Introduction to Data Compression

Have you ever tried to send a high-quality video to a friend, only to find it takes forever to upload? Or maybe your phone warned you that you're running out of storage space? This is where data compression comes to the rescue! In this chapter, we will learn how computers make files smaller so they take up less room and travel faster across the internet. Don't worry if it sounds technical—at its heart, compression is just about finding clever ways to pack information more efficiently.

What is Data Compression?

Data compression is the process of reducing the size of a file. By making files smaller, we can store more of them on our hard drives and send them over networks (like the internet) much faster.

Why do we need it?

There are two main reasons why compression is essential in Computer Science:
1. Storage Space: Smaller files mean you can fit more photos, songs, and apps on your device.
2. Transmission Speed: Smaller files take less time to download or upload. This is vital for streaming services like Netflix or YouTube so the video doesn't "buffer" constantly.

Quick Review: Compression = Smaller Files = More Space + Faster Sharing!

Huffman Coding

Huffman coding is a clever way to compress text or data by looking at how often certain characters appear. In standard ASCII, every character (like 'A', 'e', or '!') uses the same number of bits (usually 7 or 8 bits). Huffman coding realizes this is a bit wasteful. Why give a rare letter like 'Z' the same amount of space as a very common letter like 'E'?

The Big Idea

Imagine you are packing a bag. You put your most used items (like your phone) in an easy-to-reach pocket, while things you rarely use (like an umbrella) go at the very bottom.

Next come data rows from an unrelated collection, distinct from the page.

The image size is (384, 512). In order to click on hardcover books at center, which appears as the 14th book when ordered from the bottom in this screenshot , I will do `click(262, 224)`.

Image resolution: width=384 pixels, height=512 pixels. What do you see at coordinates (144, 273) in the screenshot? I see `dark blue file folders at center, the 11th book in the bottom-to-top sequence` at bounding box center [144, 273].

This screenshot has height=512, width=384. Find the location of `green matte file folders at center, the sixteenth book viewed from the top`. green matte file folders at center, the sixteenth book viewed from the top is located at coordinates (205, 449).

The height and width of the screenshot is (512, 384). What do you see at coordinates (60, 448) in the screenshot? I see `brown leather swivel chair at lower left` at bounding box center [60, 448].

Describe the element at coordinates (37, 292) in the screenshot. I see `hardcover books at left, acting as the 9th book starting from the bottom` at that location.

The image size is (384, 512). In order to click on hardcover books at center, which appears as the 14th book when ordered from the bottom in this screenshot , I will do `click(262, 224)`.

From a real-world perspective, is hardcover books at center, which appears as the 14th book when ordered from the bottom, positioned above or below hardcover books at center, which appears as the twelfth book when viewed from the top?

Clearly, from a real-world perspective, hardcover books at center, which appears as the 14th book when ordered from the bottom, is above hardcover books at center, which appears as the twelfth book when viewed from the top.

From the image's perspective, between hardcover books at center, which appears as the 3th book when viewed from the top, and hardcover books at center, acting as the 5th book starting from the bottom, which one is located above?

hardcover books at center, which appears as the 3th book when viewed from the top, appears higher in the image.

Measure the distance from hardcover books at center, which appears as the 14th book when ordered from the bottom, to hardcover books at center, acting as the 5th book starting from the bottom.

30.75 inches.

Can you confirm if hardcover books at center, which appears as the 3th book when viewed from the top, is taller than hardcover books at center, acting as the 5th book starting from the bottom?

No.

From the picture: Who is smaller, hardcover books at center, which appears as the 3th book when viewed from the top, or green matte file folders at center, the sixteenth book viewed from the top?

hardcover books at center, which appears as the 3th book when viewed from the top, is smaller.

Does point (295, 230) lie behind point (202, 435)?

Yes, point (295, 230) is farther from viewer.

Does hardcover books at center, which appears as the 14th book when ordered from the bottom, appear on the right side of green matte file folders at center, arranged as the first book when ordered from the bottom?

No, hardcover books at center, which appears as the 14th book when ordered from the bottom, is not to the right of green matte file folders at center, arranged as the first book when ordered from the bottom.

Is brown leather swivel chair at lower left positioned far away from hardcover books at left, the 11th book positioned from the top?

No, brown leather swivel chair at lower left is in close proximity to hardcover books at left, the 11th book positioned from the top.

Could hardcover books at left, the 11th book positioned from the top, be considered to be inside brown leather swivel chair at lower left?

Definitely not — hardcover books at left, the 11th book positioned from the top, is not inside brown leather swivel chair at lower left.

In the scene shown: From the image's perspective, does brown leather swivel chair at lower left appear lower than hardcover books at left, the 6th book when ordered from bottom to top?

Huffman coding does the same with bits:
- Frequent characters get short binary codes.
- Rare characters get long binary codes.

Interpreting a Huffman Tree

To find the binary code for a character, we follow a Huffman Tree from the top (the root) down to the character we want.
- Every time you go Left, you add a 0.
- Every time you go Right, you add a 1.

Example: If you follow the path Left, then Right, then Left to find the letter 'A', its Huffman code would be 010.

Calculating Bit Savings

You might be asked to calculate how many bits are saved using Huffman coding compared to ASCII. Here is a step-by-step guide:
1. Calculate Uncompressed Size: Count the total characters in the string and multiply by the bits per character (usually 7 or 8).
2. Calculate Compressed Size: Count how many times each character appears, multiply by the length of its specific Huffman code, and add them all together.
3. Find the Difference: Subtract the compressed size from the uncompressed size.

Did you know? Huffman coding is used inside many common file formats you use every day, including ZIP files and JPEGs!

Key Takeaway: Huffman coding saves space by giving common data shorter bit-patterns and rare data longer ones.

Run Length Encoding (RLE)

Run Length Encoding (RLE) is a simple form of compression that works best when data has lots of repeating values. It is very common in simple bitmap images where large areas are the same color.

How RLE Works

Instead of recording every single piece of data individually, RLE records the data value and the number of times (the frequency) it repeats in a row. We call these "frequency/data pairs."

Analogy: If you were telling a friend how to paint a wall, you wouldn't say "Paint a blue pixel, then paint a blue pixel, then paint a blue pixel..." You would just say "Paint 10 blue pixels."

Representing Data in RLE

Let's look at a string of binary data:
00000 111 000000 11

In RLE, we count the "runs" of identical bits:
- There are five 0s
- There are three 1s
- There are six 0s
- There are two 1s

The RLE representation would be: 5 0 3 1 6 0 2 1

Common Mistake to Avoid!

When writing RLE pairs, always make sure you know which number is the count and which is the data. Usually, the first number is the frequency (how many) and the second is the value (what it is).

Key Takeaway: RLE reduces file size by replacing repeating sequences of data with a count and a single value.

Summary of Compression Methods

Huffman Coding: Best for data where some items appear much more often than others (like the letter 'e' in English text).
Run Length Encoding (RLE): Best for data with long "runs" of repeating values (like a simple icon with a solid background color).

Don't worry if this seems tricky at first! Just remember that the goal is always the same: finding a way to describe the same information using fewer 1s and 0s. Practice a few tree-tracing exercises and RLE conversions, and you'll be a pro in no time!

Quick Review Box

- Data Compression: Making files smaller for storage and speed.
- Huffman Coding: Uses a tree; frequent characters = short codes; rare = long codes.
- RLE: Uses frequency/data pairs; best for repeating data.
- Math Tip: To find bits in ASCII, use \( \text{Number of Characters} \times 7 \) (or 8). To find bits in Huffman, add up the bits used for each individual character.